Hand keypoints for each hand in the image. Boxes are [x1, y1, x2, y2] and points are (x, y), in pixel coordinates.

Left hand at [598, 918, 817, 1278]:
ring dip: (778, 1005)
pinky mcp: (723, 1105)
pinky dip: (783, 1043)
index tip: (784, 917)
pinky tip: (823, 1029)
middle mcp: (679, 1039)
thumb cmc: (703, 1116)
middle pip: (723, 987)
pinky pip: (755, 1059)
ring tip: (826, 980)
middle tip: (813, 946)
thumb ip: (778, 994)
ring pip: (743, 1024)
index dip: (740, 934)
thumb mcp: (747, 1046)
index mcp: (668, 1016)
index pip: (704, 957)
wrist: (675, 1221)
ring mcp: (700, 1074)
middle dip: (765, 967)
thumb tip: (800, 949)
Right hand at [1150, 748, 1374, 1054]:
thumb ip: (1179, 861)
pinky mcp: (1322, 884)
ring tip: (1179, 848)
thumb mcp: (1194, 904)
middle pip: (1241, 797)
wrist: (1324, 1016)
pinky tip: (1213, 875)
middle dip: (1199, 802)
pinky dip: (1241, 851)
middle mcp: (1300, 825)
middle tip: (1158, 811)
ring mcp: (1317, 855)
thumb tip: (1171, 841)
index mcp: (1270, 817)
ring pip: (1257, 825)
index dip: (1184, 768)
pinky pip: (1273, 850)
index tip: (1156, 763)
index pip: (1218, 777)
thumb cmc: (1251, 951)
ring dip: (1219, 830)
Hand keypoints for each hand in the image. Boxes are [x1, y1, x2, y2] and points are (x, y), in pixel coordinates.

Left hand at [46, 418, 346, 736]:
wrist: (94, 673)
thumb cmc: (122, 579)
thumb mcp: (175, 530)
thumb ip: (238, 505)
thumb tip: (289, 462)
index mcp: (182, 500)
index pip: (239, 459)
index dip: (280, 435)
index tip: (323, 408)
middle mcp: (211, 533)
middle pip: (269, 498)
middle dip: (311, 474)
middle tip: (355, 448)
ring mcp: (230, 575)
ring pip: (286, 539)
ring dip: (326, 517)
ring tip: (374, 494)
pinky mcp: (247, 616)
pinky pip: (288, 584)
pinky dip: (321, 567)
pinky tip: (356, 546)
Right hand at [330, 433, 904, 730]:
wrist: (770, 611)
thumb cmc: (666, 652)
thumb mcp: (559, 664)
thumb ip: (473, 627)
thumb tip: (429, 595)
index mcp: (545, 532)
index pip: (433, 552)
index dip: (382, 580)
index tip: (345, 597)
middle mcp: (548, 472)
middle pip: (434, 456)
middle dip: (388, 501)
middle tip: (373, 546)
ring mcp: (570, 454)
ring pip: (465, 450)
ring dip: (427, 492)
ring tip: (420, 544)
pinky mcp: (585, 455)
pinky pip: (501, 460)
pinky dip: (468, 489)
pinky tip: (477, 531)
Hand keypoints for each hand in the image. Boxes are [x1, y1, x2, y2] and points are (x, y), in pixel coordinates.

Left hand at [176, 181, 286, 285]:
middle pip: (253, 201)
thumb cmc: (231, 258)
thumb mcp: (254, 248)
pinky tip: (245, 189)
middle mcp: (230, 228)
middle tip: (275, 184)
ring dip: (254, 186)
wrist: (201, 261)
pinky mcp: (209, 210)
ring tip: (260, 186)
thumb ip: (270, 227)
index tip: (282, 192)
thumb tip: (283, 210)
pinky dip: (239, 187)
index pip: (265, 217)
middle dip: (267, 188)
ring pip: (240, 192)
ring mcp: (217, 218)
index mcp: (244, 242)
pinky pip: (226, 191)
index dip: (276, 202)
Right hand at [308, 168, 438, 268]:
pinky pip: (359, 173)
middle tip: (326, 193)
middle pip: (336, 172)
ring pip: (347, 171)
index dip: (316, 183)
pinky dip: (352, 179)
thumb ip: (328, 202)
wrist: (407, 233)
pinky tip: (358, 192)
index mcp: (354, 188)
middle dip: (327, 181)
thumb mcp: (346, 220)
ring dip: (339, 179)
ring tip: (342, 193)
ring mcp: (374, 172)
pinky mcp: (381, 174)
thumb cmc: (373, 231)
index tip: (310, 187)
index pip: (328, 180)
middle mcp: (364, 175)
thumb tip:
________________________
◆ **Exercise instructions**
Transcribe exactly, and only, the lines from the one with "pinky tip: (477, 531)" through the last line of the data.

◆ **Response area**
pinky tip: (477, 531)
Hand keypoints for each hand in the image. Boxes are [x1, y1, x2, y2] and points are (x, y), in pixel coordinates.

Left hand at [176, 181, 286, 285]:
middle pip: (253, 201)
thumb cmc: (231, 258)
thumb mcp: (254, 248)
pinky tip: (245, 189)
middle mcp: (230, 228)
middle tip: (275, 184)
ring dip: (254, 186)
wrist: (201, 261)
pinky mcp: (209, 210)
ring tip: (260, 186)
thumb ip: (270, 227)
index tip: (282, 192)
thumb tip: (283, 210)
pinky dip: (239, 187)
index pip: (265, 217)
middle dip: (267, 188)
ring pip: (240, 192)
ring mcp: (217, 218)
index mcp: (244, 242)
pinky pip: (226, 191)
index dip: (276, 202)
Right hand at [308, 168, 438, 268]:
pinky pip: (359, 173)
middle tip: (326, 193)
middle pip: (336, 172)
ring pip: (347, 171)
index dip: (316, 183)
pinky dip: (352, 179)
thumb ip: (328, 202)
wrist: (407, 233)
pinky tip: (358, 192)
index mcp: (354, 188)
middle dip: (327, 181)
thumb mcp: (346, 220)
ring dip: (339, 179)
ring tip: (342, 193)
ring mcp: (374, 172)
pinky mcp: (381, 174)
thumb cmc: (373, 231)
index tip: (310, 187)
index pip: (328, 180)
middle mcp: (364, 175)
thumb tip:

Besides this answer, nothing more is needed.